I don't think t-shirt sizes is absurd. It's one of the few good ways that really conveys "we have only a very vague idea how long this will take".

Story points are dumb because they always are just a bad proxy for time.

Really though, the right solution is time plus confidence. Instead of "4 days" it should be "1-8 days" or whatever.

Unfortunately a large number of people simply can't comprehend this, and also no tools support it, so I've never seen it actually done. I imagine management wouldn't like it either because then they can't pretend they have a perfect plan with no uncertainty.

Kon-Peki|1 year ago

> Really though, the right solution is time plus confidence. Instead of "4 days" it should be "1-8 days" or whatever.

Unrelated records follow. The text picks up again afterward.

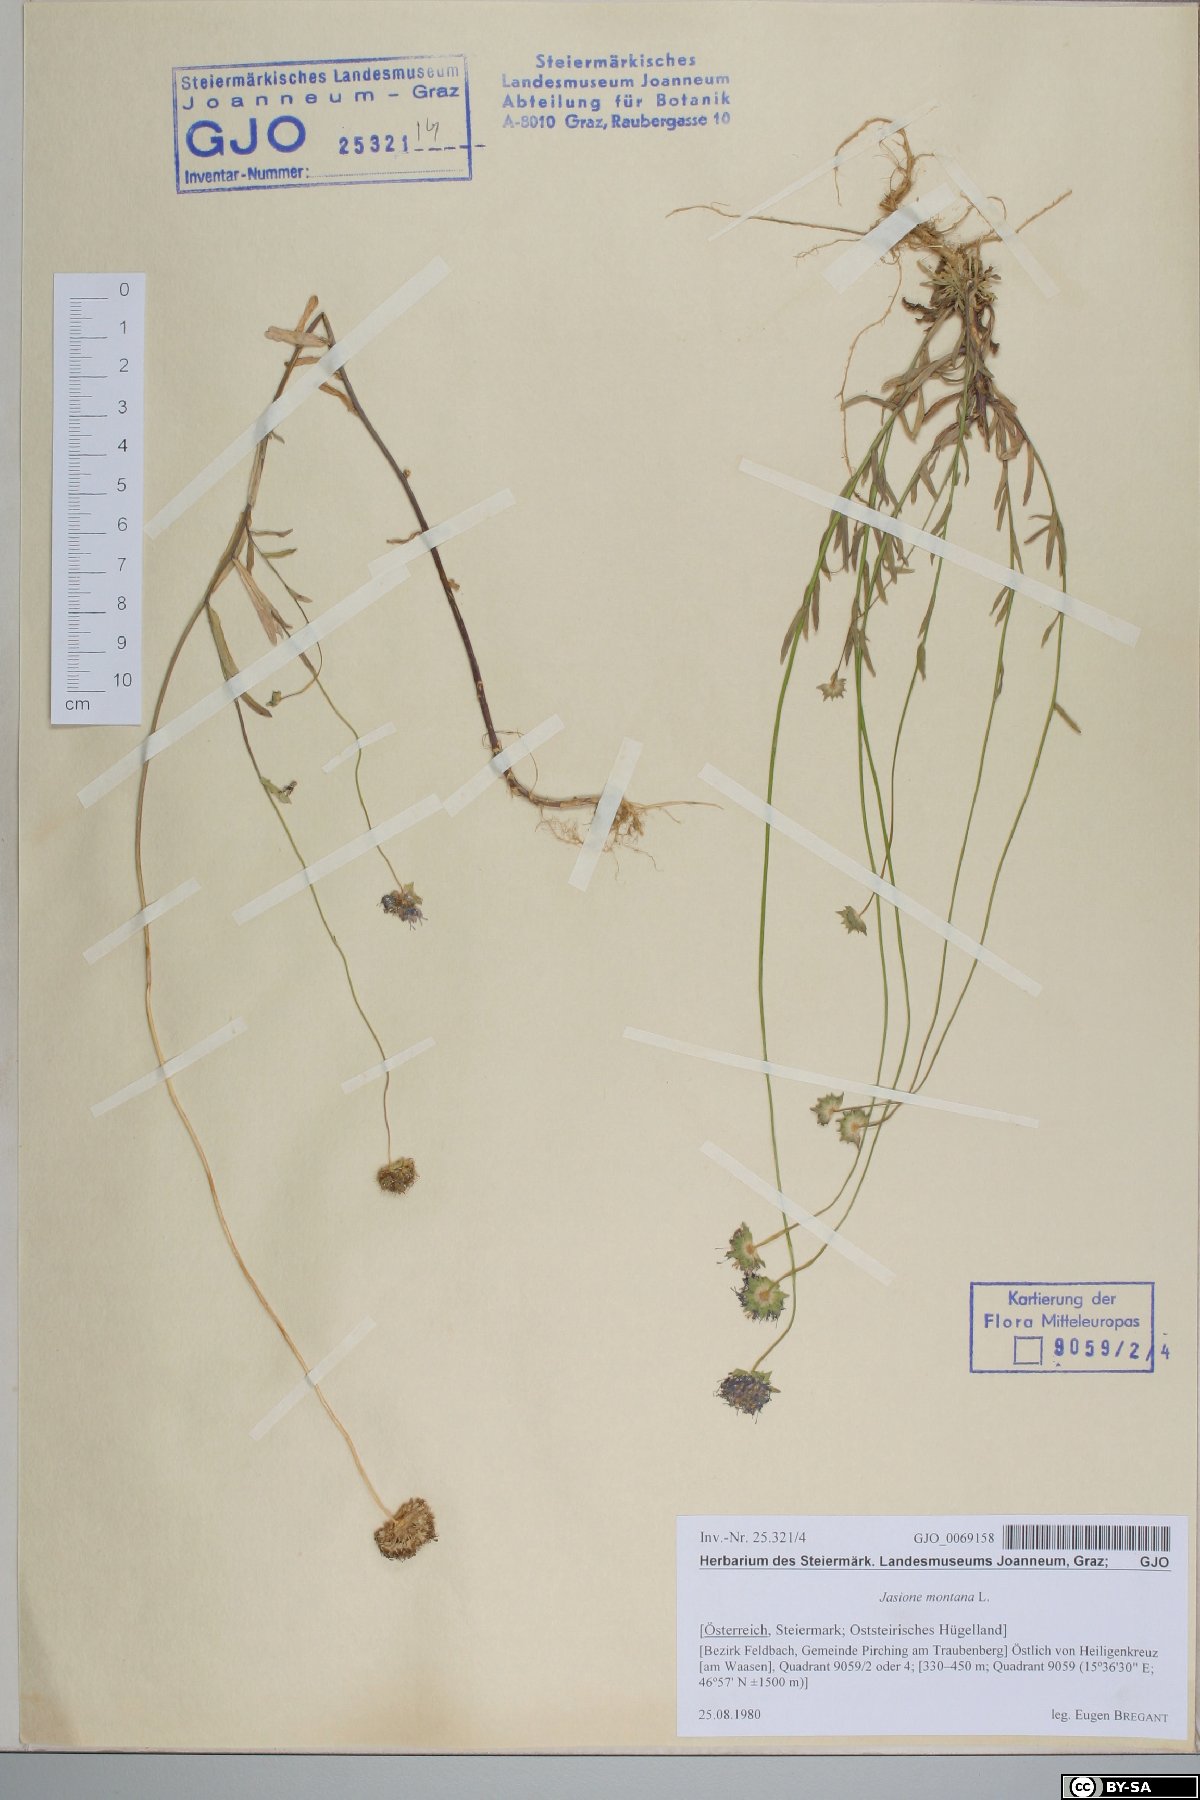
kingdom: Plantae
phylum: Tracheophyta
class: Magnoliopsida
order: Asterales
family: Campanulaceae
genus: Jasione
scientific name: Jasione montana
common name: Sheep's-bit
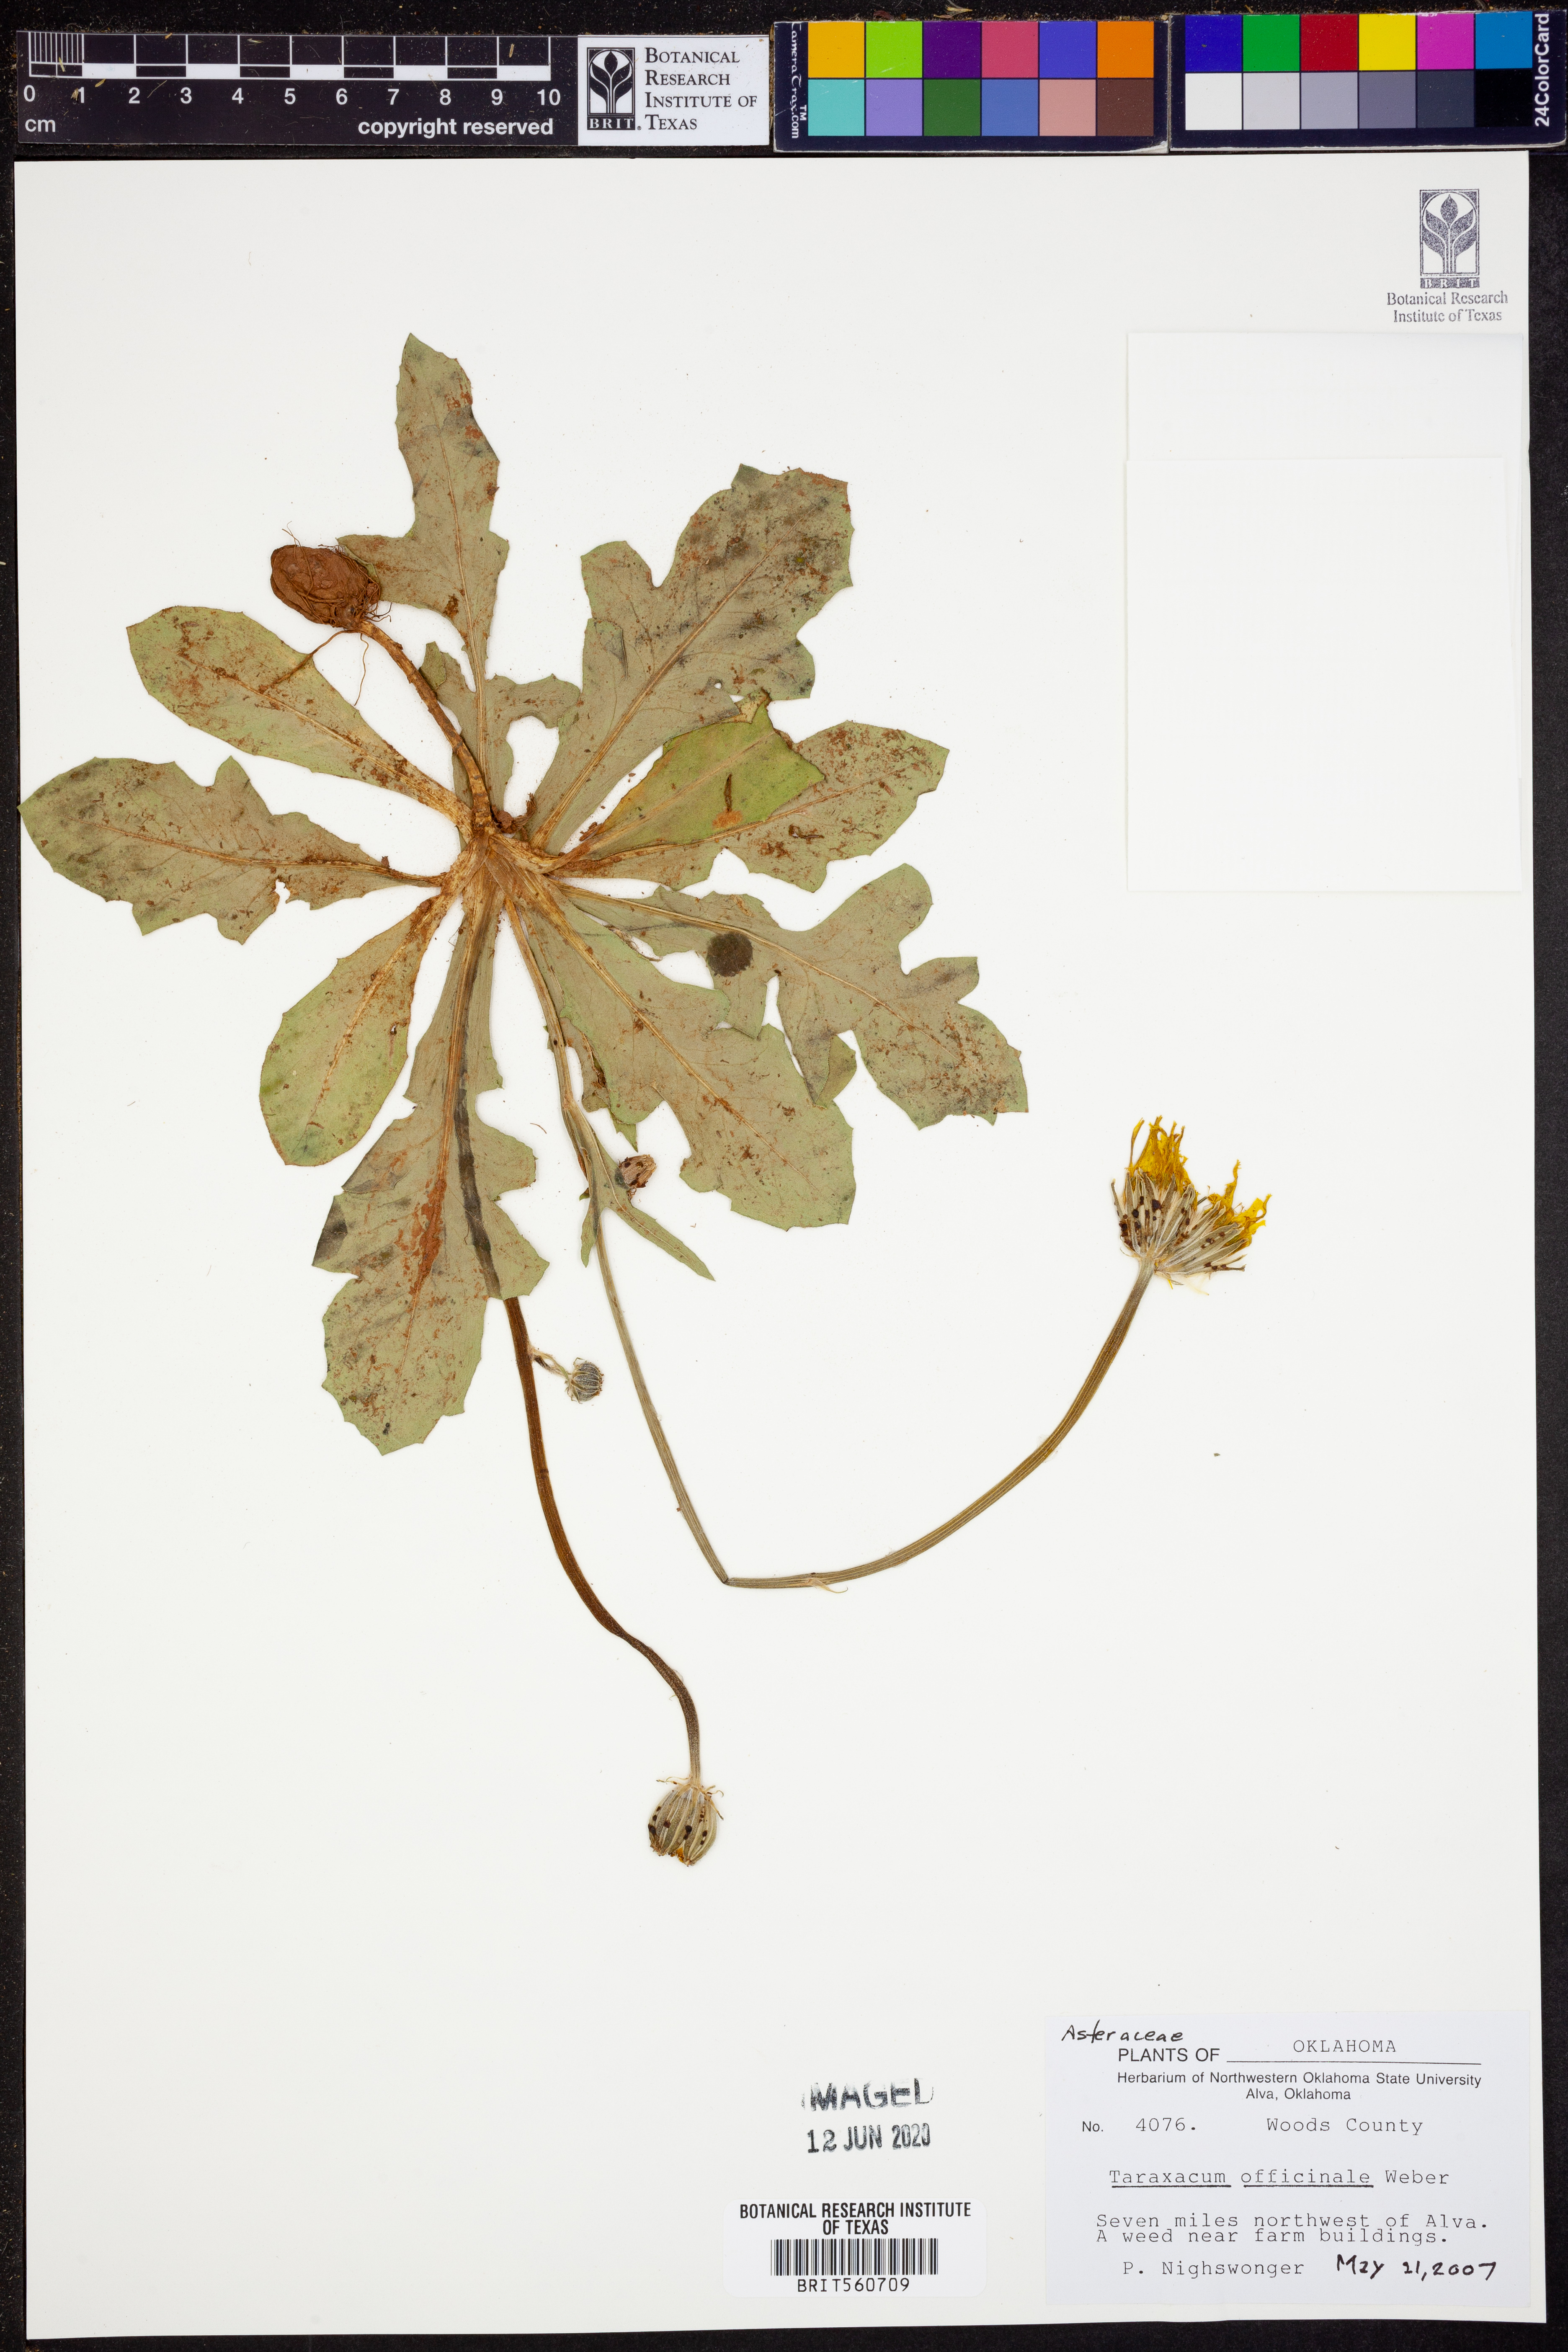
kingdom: Plantae
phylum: Tracheophyta
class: Magnoliopsida
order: Asterales
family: Asteraceae
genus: Taraxacum
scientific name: Taraxacum officinale
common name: Common dandelion
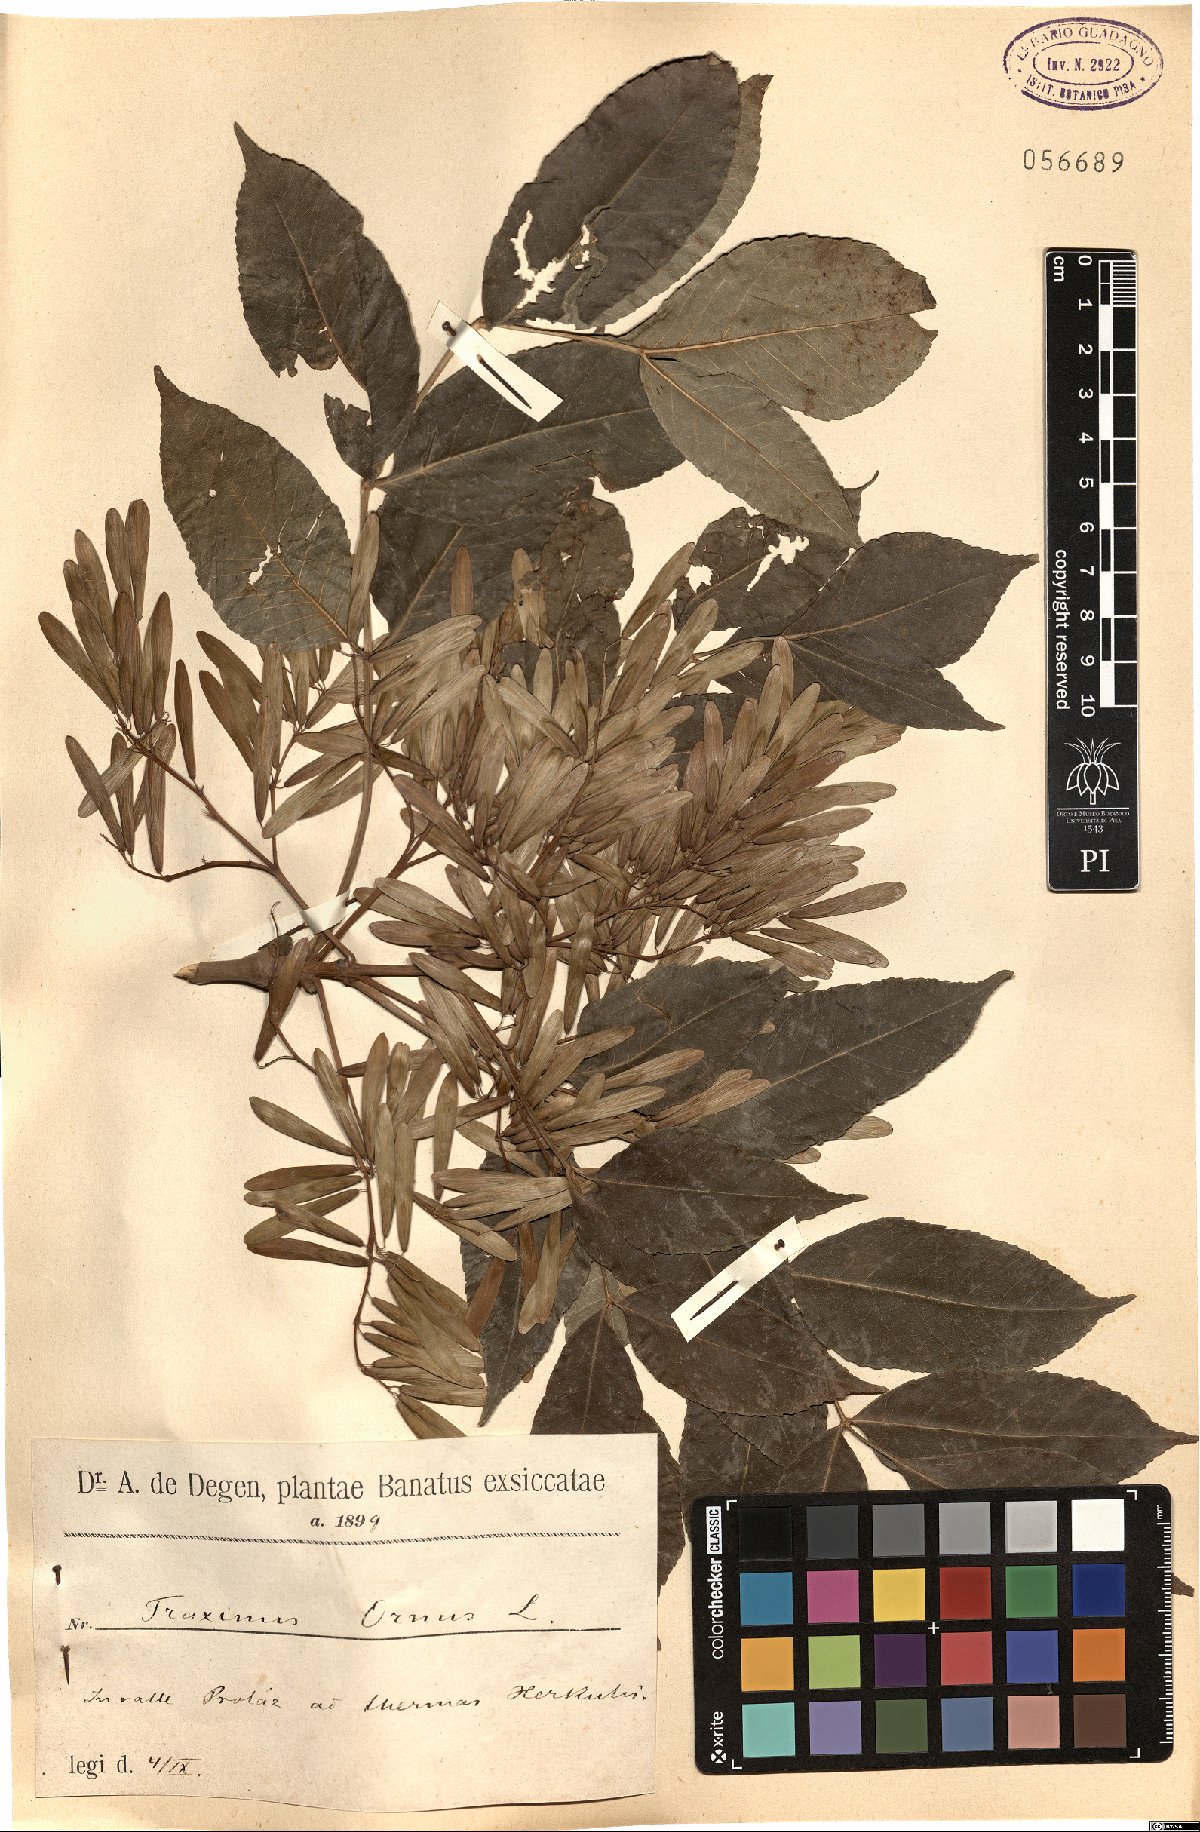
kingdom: Plantae
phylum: Tracheophyta
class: Magnoliopsida
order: Lamiales
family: Oleaceae
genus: Fraxinus
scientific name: Fraxinus ornus
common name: Manna ash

It's a half-assed reimplementation of PERT charts, which were invented in the 1950s and used successfully for many decades, until everyone decided that everything old is terrible.

conductr|1 year ago

I feel like if that task took 8 days you’d end up having to explain everything that happened and why it couldn’t be done in 1.

bengale|1 year ago

At least there is some honesty there. Everywhere that does estimates, even if they make the devs think its complexity or some other nonsense, is translating that to days somewhere down the line.

swader999|1 year ago

I spit my coffee all over the table when they ask for days. And they look at me like I'm crazy.

rvense|1 year ago

We should call them fairy tale points.